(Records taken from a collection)
§

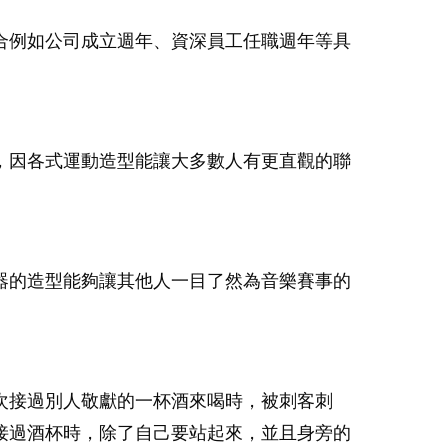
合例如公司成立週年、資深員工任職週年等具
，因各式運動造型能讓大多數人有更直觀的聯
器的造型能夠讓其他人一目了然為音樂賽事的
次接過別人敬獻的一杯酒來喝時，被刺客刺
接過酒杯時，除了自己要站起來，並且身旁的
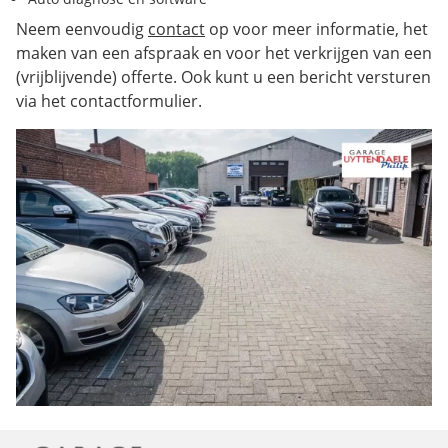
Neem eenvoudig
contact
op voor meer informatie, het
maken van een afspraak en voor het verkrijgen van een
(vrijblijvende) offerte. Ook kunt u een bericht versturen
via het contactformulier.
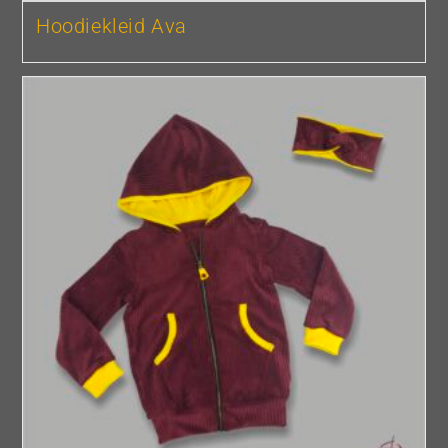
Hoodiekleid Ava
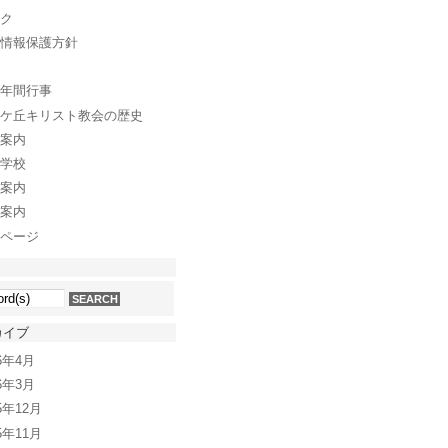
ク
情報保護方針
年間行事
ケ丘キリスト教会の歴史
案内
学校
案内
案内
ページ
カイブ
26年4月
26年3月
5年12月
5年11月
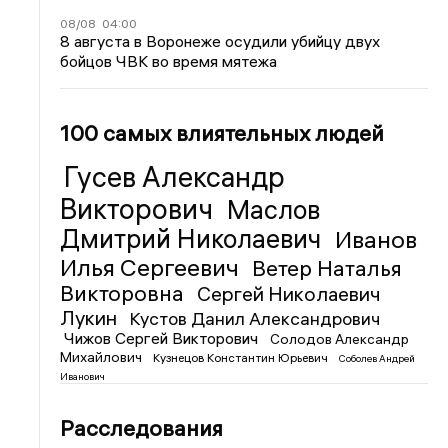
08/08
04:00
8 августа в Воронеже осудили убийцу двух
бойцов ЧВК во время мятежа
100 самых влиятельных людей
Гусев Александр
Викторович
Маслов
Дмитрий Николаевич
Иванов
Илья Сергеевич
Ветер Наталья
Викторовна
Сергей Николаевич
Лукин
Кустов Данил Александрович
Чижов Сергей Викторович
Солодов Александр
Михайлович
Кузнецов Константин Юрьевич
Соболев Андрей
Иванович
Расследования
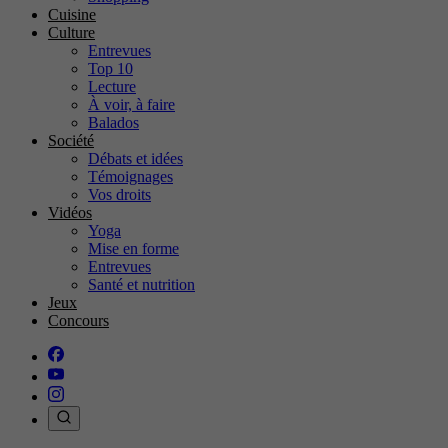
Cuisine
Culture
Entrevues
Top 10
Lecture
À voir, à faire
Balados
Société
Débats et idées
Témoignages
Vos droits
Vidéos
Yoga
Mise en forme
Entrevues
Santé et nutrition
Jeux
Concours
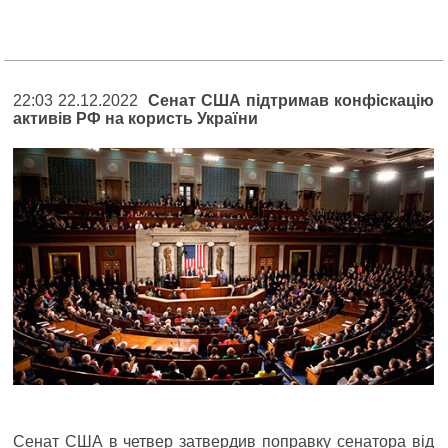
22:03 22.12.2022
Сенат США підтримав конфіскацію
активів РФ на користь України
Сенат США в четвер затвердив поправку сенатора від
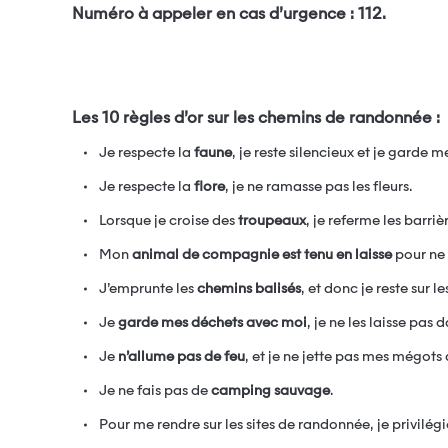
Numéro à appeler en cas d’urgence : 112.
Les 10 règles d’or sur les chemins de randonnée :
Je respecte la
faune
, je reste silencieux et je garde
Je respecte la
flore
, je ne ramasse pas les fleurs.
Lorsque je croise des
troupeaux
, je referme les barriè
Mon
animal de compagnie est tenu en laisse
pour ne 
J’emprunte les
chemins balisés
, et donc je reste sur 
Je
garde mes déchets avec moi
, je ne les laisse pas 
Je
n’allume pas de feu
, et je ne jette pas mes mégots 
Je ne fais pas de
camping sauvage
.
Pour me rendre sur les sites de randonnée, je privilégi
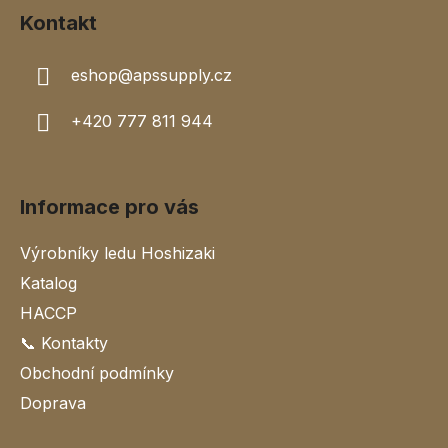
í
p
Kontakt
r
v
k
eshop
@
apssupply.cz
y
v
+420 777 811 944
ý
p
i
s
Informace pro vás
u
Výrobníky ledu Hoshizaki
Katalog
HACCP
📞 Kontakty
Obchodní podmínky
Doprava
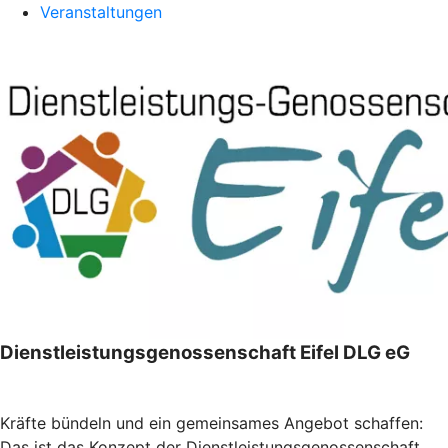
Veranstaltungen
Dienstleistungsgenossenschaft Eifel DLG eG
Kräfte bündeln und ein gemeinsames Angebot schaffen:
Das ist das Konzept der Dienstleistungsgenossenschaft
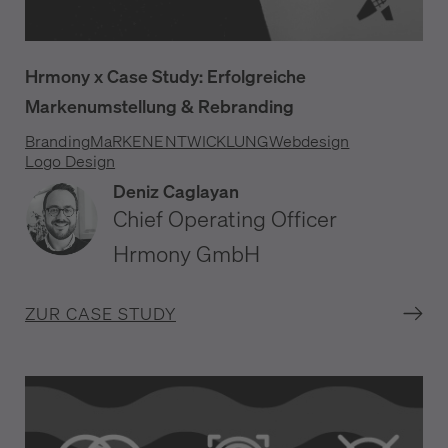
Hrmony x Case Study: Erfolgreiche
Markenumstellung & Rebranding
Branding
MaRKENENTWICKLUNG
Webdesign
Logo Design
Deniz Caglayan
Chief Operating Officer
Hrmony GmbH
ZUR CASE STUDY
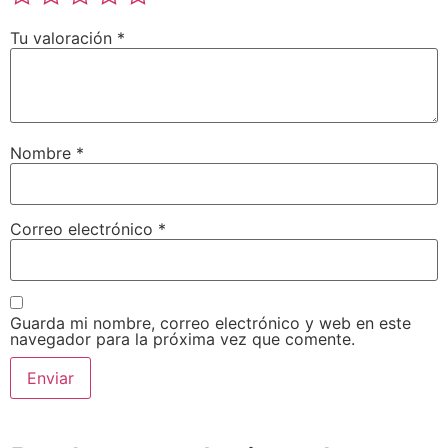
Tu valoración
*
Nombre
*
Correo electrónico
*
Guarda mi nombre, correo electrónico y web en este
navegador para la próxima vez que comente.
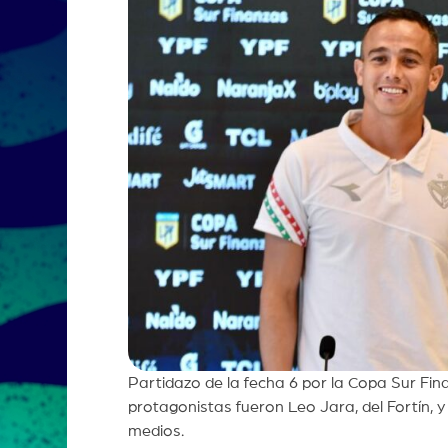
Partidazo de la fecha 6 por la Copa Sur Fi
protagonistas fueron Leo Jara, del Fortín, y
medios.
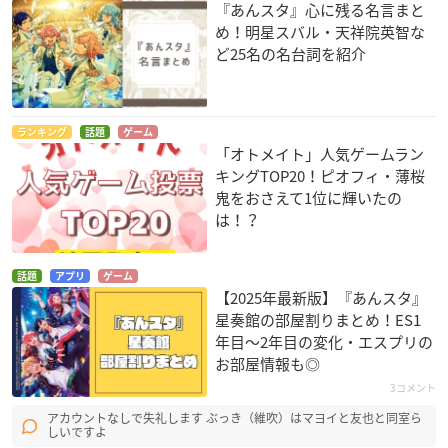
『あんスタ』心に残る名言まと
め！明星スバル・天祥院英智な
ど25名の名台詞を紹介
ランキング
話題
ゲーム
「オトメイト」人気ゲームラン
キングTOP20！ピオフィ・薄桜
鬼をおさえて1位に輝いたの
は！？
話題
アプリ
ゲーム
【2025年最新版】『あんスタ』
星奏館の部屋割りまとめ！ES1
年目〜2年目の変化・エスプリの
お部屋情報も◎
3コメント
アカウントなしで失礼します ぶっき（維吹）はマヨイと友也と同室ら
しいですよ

§

WORK INSTRUCTIONS: Reproduce the text of every record above word for word, leaving out the pictures.

WRITTEN SOLUTION:
合例如公司成立週年、資深員工任職週年等具
，因各式運動造型能讓大多數人有更直觀的聯
器的造型能夠讓其他人一目了然為音樂賽事的
次接過別人敬獻的一杯酒來喝時，被刺客刺
接過酒杯時，除了自己要站起來，並且身旁的
Neem eenvoudig
contact
op voor meer informatie, het
maken van een afspraak en voor het verkrijgen van een
(vrijblijvende) offerte. Ook kunt u een bericht versturen
via het contactformulier.
Hoodiekleid Ava
ク
情報保護方針
年間行事
ケ丘キリスト教会の歴史
案内
学校
案内
案内
ページ
カイブ
26年4月
26年3月
5年12月
5年11月
08/08
04:00
8 августа в Воронеже осудили убийцу двух
бойцов ЧВК во время мятежа
100 самых влиятельных людей
Гусев Александр
Викторович
Маслов
Дмитрий Николаевич
Иванов
Илья Сергеевич
Ветер Наталья
Викторовна
Сергей Николаевич
Лукин
Кустов Данил Александрович
Чижов Сергей Викторович
Солодов Александр
Михайлович
Кузнецов Константин Юрьевич
Соболев Андрей
Иванович
Расследования
Cuisine
Culture
Entrevues
Top 10
Lecture
À voir, à faire
Balados
Société
Débats et idées
Témoignages
Vos droits
Vidéos
Yoga
Mise en forme
Entrevues
Santé et nutrition
Jeux
Concours
22:03 22.12.2022
Сенат США підтримав конфіскацію
активів РФ на користь України
Сенат США в четвер затвердив поправку сенатора від
Numéro à appeler en cas d’urgence : 112.
Les 10 règles d’or sur les chemins de randonnée :
Je respecte la
faune
, je reste silencieux et je garde
Je respecte la
flore
, je ne ramasse pas les fleurs.
Lorsque je croise des
troupeaux
, je referme les barriè
Mon
animal de compagnie est tenu en laisse
pour ne 
J’emprunte les
chemins balisés
, et donc je reste sur 
Je
garde mes déchets avec moi
, je ne les laisse pas 
Je
n’allume pas de feu
, et je ne jette pas mes mégots 
Je ne fais pas de
camping sauvage
.
Pour me rendre sur les sites de randonnée, je privilégi
í
p
Kontakt
r
v
k
eshop
@
apssupply.cz
y
v
+420 777 811 944
ý
p
i
s
Informace pro vás
u
Výrobníky ledu Hoshizaki
Katalog
HACCP
📞 Kontakty
Obchodní podmínky
Doprava
Veranstaltungen
Dienstleistungsgenossenschaft Eifel DLG eG
Kräfte bündeln und ein gemeinsames Angebot schaffen:
Das ist das Konzept der Dienstleistungsgenossenschaft
Hrmony x Case Study: Erfolgreiche
Markenumstellung & Rebranding
Branding
MaRKENENTWICKLUNG
Webdesign
Logo Design
Deniz Caglayan
Chief Operating Officer
Hrmony GmbH
ZUR CASE STUDY
Tu valoración
*
Nombre
*
Correo electrónico
*
Guarda mi nombre, correo electrónico y web en este
navegador para la próxima vez que comente.
Partidazo de la fecha 6 por la Copa Sur Fi
protagonistas fueron Leo Jara, del Fortín, y
medios.
『あんスタ』心に残る名言まと
め！明星スバル・天祥院英智な
ど25名の名台詞を紹介
ランキング
話題
ゲーム
「オトメイト」人気ゲームラン
キングTOP20！ピオフィ・薄桜
鬼をおさえて1位に輝いたの
は！？
話題
アプリ
ゲーム
【2025年最新版】『あんスタ』
星奏館の部屋割りまとめ！ES1
年目〜2年目の変化・エスプリの
お部屋情報も◎
3コメント
アカウントなしで失礼します ぶっき（維吹）はマヨイと友也と同室ら
しいですよ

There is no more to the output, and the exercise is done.